Hayat Şarkısı: Ruhumda gizli yaralarım...
Kızım...
Dünyaya gözünü açtığı anda büyük bir mücadelenin içine girmişti Hülya. Kimi zaman karnını doyurmak, kimi zaman kavgasız gürültüsüz bir ortamda uyumak, kimi zamansa takdir edilmek uğruna verdi mücadelesini. Sonra büyüdü, annesizliğin, sevgisizliğin bağrında büyüttü bedenini. Sevdi, sevildiğini sandı, hayatı boyunca unutamayacağı bir yara aldı sevildiğini sandığı adamdan. Yetmedi, minik bir misafir taşıdı bedeninde. Gizli gizli karnını sevdi, hırçın bir dalga gibi sevdiğini inkar ederken bile. Bir kabusun içinde görüyordu kendini, sonra bir gün uyandığını sandı. Bilmiyordu, işte o an daha büyük bir kabusun içine çekilmişti en yakını tarafından…

"Yavru bebekleri görürsün. <3" Küçük Hülya

Küçük Hülya…

Her şeye rağmen yaşama sevinci gözlerinden taşan Hülya…

Hülya Çamoğlu…

Ruhundaki yaraları dimdik tutmaya çalıştığı omuzlarının ardında saklayan Hülya…

Hülya Çamoğlu Cevher…

Tüm zorluklara rağmen dimdik ayağa kalkmayı bilen, savaşçı Hülya…

Yetiş Mahir!

Hülya Çamoğlu Cevher, tanıdığımız Hülya’ların en güçlüsü. İşte o en güçlü Hülya, en mutlu olduğu anda yeniden mutsuzluk kuyusuna doğru çekiliyor. Ruhunda gizlemeye çalıştığı yaraları gözlerinin önünde artık. Canı acıyor belki, nefes alamıyor kimi zaman ama yine de saklamaya çalışıyor yaralarını.

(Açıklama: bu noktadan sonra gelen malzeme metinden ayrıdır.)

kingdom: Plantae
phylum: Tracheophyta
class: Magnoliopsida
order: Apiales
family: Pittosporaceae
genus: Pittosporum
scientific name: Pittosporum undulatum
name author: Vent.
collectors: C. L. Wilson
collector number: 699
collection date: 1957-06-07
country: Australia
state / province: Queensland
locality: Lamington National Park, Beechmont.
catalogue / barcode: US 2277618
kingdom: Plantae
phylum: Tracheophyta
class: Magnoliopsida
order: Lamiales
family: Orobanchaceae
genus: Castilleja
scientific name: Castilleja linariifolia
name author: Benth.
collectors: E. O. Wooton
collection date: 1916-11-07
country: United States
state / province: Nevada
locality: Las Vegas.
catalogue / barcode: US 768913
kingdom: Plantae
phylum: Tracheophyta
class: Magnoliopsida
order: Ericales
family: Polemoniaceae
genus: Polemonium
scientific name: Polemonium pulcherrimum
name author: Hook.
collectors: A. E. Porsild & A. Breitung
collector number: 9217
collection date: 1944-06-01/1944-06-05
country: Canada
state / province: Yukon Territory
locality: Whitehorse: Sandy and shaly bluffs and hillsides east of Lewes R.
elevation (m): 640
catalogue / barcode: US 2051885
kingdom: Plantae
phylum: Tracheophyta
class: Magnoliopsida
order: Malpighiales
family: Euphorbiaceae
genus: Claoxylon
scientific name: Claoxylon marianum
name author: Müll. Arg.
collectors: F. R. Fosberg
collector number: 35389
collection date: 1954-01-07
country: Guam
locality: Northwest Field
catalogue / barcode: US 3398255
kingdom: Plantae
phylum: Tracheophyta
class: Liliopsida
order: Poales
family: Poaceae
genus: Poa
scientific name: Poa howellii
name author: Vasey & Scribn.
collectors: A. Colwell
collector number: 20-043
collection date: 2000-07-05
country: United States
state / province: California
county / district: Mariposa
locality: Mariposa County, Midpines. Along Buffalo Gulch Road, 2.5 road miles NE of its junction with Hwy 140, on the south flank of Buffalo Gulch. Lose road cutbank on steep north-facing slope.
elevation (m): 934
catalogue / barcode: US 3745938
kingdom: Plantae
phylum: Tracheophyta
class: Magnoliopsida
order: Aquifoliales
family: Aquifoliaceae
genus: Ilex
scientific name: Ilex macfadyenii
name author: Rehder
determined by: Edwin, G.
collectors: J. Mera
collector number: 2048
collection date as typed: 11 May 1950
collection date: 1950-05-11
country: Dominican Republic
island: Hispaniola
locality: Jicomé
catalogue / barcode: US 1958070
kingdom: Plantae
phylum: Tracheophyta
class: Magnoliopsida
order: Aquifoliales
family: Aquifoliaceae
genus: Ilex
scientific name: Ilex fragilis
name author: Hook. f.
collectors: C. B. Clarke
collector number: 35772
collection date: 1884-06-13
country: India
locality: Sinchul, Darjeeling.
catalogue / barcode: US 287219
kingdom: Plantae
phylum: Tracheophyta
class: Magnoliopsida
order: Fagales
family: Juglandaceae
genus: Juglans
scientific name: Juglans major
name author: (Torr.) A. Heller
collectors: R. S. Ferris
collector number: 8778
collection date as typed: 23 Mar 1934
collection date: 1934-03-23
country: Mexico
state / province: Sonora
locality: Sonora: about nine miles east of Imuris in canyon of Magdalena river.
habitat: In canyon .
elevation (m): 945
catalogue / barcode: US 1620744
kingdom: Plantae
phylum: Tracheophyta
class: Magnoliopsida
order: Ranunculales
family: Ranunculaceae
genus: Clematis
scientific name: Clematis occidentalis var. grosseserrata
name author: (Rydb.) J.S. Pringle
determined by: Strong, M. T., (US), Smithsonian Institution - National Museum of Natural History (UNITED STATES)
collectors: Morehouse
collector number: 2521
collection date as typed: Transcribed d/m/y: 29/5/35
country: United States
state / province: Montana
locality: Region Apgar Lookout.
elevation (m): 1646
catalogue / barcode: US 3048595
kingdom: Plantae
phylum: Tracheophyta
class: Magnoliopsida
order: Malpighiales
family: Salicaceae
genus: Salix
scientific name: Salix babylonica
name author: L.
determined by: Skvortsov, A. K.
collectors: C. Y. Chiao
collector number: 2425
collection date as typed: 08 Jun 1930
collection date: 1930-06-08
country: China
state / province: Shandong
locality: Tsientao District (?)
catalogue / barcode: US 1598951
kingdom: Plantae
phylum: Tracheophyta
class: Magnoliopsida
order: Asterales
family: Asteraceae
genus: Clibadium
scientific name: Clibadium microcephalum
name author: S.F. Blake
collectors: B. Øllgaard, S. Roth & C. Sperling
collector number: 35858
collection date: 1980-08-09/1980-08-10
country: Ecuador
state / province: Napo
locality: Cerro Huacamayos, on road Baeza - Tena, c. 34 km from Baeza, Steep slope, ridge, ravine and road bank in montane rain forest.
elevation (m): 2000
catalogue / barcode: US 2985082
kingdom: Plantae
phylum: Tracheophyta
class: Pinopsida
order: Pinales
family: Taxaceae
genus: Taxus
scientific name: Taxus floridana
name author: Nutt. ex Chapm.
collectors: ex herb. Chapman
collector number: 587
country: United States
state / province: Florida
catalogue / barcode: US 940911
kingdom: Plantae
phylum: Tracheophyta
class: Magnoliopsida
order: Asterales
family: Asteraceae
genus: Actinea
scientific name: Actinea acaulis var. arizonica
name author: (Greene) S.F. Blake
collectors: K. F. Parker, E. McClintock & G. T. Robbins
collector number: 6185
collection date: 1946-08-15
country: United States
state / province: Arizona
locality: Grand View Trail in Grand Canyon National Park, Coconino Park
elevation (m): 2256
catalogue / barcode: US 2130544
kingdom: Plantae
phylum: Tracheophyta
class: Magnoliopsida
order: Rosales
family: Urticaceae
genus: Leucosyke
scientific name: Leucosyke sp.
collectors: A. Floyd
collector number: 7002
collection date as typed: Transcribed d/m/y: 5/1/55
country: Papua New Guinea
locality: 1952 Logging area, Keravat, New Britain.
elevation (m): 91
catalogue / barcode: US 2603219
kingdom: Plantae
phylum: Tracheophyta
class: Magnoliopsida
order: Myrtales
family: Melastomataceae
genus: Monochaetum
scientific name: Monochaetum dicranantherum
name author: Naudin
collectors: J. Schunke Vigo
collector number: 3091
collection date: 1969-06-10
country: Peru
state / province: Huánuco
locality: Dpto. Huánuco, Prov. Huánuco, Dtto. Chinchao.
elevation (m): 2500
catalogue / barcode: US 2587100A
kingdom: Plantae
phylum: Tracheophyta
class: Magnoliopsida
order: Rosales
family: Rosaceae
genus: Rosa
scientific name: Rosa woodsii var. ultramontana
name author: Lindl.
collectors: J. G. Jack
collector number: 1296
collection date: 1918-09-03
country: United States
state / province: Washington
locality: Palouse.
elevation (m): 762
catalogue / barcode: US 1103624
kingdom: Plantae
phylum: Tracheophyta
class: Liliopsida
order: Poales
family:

Bahar’ı öğrendiği an Cem’in karşısında dimdik duruşuyla, Bahar’ın yanına geldiğinde sessizce akıttığı gözyaşlarıyla, Melek’in karşısına dikilmesiyle kalbime birer ok sapladı Hülya.

Kalbim acıdı, çok acıdı...

Burcu Biricik… Su gibi, berrak, ışıl ışıl... Bahar’la karşılaştığı sahnede destan yazdı Burcu Biricik. Hiç konuşmadan, sadece gözleriyle acısını, hüznünü, vicdan azabını anlattı. Gözünden dökülen yaşlarla acıları aktı, ısırdığı dudaklarıyla vicdan azabını hissetti derinden. Gönlüne sağlık! İyi ki Burcu Biricik’ten izliyoruz Hülya’yı, ondan başkasıyla sahiden olmaz.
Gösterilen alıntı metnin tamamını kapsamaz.